The four islands, known in Japan as the Northern Territories, were seized from Japan at the end of World War II as the Japanese were on the point of surrender. They were ceded to the Soviet Union as part of the Yalta agreements in 1945, and Tokyo has been trying ever since to regain.


Last week, 18 former ambassadors sent an open letter to the State Duma, Russia's lower house of parliament, sanctioning a peace treaty but emphasizing at the same time that the South Kurils should not be up for discussion.


"We consider that fulfilling Japan's territorial demands will in no way improve relations between the two countries," the letter stated. "One cannot but regard this as an attempt by revanchist forces in Japan to take advantage of the disturbances in Russia at this time and use the South Kuril Islands as a bargaining chip."

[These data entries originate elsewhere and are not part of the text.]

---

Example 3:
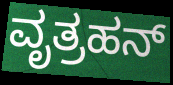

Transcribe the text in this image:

ವೃತ್ರಹನ್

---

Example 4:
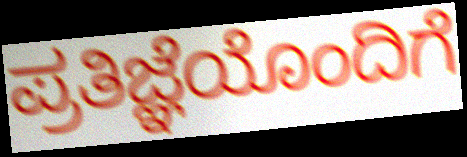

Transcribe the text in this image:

ಪ್ರತಿಜ್ಞೆಯೊಂದಿಗೆ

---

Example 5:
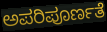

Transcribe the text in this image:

ಅಪರಿಪೂರ್ಣತೆ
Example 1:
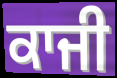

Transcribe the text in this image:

ਕਾਜੀ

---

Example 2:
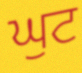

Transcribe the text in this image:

Nationalist Deputy Sergei Baburin, who headed Tuesday's conference, said the question of the Kurils was a territorial and not a political question.


"In that respect, no one has any doubts that the islands are an inseparable part of Russia," he said. "They have no bearing on the peace treaty that should be signed between Russia and Japan."

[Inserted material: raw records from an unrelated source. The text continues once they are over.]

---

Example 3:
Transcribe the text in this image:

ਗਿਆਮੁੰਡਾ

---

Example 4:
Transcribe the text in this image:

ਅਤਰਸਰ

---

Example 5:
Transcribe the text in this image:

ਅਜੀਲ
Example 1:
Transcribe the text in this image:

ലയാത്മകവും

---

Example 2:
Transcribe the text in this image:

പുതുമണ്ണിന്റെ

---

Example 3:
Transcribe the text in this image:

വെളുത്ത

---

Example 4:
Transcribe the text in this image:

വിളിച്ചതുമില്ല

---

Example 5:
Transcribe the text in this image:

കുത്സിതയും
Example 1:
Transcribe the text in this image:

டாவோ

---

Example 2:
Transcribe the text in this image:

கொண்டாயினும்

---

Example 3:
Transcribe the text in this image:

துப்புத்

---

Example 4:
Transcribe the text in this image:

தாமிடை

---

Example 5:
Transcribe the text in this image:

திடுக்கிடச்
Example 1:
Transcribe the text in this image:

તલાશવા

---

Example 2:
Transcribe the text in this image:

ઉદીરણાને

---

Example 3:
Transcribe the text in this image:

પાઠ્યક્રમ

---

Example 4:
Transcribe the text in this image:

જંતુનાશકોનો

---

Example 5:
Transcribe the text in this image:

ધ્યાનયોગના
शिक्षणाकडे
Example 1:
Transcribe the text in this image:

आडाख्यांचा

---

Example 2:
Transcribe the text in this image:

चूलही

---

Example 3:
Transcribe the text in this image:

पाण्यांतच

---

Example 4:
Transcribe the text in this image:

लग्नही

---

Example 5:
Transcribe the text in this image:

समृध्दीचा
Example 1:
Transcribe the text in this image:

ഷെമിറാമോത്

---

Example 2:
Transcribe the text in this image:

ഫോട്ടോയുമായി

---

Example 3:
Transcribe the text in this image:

Stepan Chervonenko, 83, who served as the Soviet Union's ambassador to China, Czechoslovakia and France, said it was as unthinkable to give the Kurils back to Japan as it was for the Japanese to give Hokkaido island to Russia.


"The Kuril Islands are, and always will be, Russian territory," he said.


Japanese Prime Minister Keizo Obuchi arrives Wednesday for a summit the next day with the Russian government. The only hope of progress toward a treaty seems to depend on the willingness of both sides to compromise on the Kurils issue.


Both Russia and Japan have kept proposals for the fate of the islands under wraps, but media reports have speculated that joint sovereignty could be one solution.


Vladimir Rakhmanin, a spokesman from the Russian Foreign Ministry, said Tuesday the summit may look at proposals for joint economic cooperation on the islands.


But he added the subject could only be discussed by the Russian president and the Japanese prime minister.


"It is up to them to decide," he said.


Last week, the Japanese government pledged to give Russia $800 million as part of a $1.5 billion aid package laid out by the International Monetary Fund. The Japanese Embassy in Moscow denied claims that Tokyo was linking the fiscal assistance to the territorial dispute.


"Japan has long given up making such links," embassy spokesman Keiji Ide was quoted by Interfax as saying.